Polke sometimes went so far as to use the quite literal optics of varying viewpoints in his works. Among the vast array of materials he used (and pointedly misused) throughout his career – which included coffee, brandy, silver nitrate, printed fabrics, uranium, meteor dust, resins, lacquers, and Tyrian purple, a rare dye extracted from a sea snail – in the 1982 Negativwert (Negative Value) series he experimented with a violet dispersion pigment that could flicker into bronze or green from different angles. For a Reichstag commission in 1999 he made lightboxes with a prismatic polymer surface that effected the visual motion of a holographic ‘3D’ postcard. Polke’s fascination with light and translucency can be traced back to his apprenticeship at a stained-glass workshop in 1959-61; in 2009, he would complete five windows at Zurich’s Grossmünster church.
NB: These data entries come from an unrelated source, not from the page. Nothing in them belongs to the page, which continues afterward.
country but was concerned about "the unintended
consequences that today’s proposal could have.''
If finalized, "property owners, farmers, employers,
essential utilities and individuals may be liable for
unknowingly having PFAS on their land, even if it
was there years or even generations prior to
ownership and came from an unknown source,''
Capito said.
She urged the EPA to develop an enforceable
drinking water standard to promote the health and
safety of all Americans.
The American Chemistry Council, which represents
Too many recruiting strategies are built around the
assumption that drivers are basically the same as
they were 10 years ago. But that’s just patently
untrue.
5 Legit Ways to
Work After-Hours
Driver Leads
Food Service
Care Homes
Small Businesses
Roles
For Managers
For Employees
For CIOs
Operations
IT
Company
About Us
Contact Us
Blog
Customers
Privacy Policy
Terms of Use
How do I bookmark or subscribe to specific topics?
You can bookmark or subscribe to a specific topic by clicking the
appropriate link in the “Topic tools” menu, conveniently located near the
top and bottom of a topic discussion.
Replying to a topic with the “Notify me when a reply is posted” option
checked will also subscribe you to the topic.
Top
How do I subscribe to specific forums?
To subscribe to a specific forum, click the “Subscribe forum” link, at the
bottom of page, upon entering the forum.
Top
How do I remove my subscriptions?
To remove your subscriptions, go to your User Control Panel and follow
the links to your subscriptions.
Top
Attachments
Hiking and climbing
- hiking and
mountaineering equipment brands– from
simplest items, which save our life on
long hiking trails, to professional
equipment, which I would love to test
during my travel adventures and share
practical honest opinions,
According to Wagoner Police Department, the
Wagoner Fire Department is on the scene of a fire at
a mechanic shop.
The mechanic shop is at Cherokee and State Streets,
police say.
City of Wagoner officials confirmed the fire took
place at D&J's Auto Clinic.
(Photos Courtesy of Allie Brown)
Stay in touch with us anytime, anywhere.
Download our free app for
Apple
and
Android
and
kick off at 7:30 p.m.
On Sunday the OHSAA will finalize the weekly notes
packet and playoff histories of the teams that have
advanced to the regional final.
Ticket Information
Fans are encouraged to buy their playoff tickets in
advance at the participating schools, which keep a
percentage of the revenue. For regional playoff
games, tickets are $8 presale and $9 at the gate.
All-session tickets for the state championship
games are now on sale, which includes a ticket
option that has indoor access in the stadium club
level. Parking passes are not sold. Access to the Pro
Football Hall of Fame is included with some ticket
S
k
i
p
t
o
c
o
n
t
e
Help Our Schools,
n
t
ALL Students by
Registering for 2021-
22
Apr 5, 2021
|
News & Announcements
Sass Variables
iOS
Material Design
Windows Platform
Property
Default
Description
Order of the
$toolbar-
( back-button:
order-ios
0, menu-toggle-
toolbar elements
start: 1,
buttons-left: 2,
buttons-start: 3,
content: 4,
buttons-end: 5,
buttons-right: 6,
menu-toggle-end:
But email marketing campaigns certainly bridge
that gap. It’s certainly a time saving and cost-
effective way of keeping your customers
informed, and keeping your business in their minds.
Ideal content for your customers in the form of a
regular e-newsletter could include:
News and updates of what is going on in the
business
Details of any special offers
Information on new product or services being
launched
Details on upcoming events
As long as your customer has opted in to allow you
Although Mexiko’s painted canvas might seem comparatively prosaic in medium, its compound mirage of pictorial layers and opulent gold-and-violet palette reflect similar visual ideas of filtering and transformation. ‘A light-colour that occurs very rarely in nature, Goethe placed [violet] among the “negative” colours, with blue and green’, notes Jean-François Chevrier. ‘It is also a threshold colour; the last one in the light spectrum, before the ultraviolet rays, which are invisible to the naked eye. In introducing violet into the colour field of the painting, Polke was going to the boundaries of the visible’ (J-F. Chevrier, ‘Between terror and ecstasy’, Tate Etc. 24, Spring 2012). Mexiko’s stencilled exposure of the Jeep in negative also relates to Polke’s abiding interest in the revelatory processes of photography. Translated into paint, the negative creates an uncanny effect, like the ghostly afterimage of something vanished. Polke would go on to use the same stencilling method in his celebrated Hochsitz (Watchtower) paintings (1984-88), which, with their watchtowers’ ominous military outlines hovering against a ground of chintzy fabric, figure a dark spectre in the veils of his country’s postwar consciousness. To see disparate realities at once can sometimes reveal uncomfortable truths. If Mexiko has no such sinister subtext, it nonetheless stands as an ever-timely reminder that there are always different ways of seeing any one thing. Polke blends mysticism with wry wit to conjure a visual adventure of multiple exposures, and a paean to the joys of physical and metaphysical openness.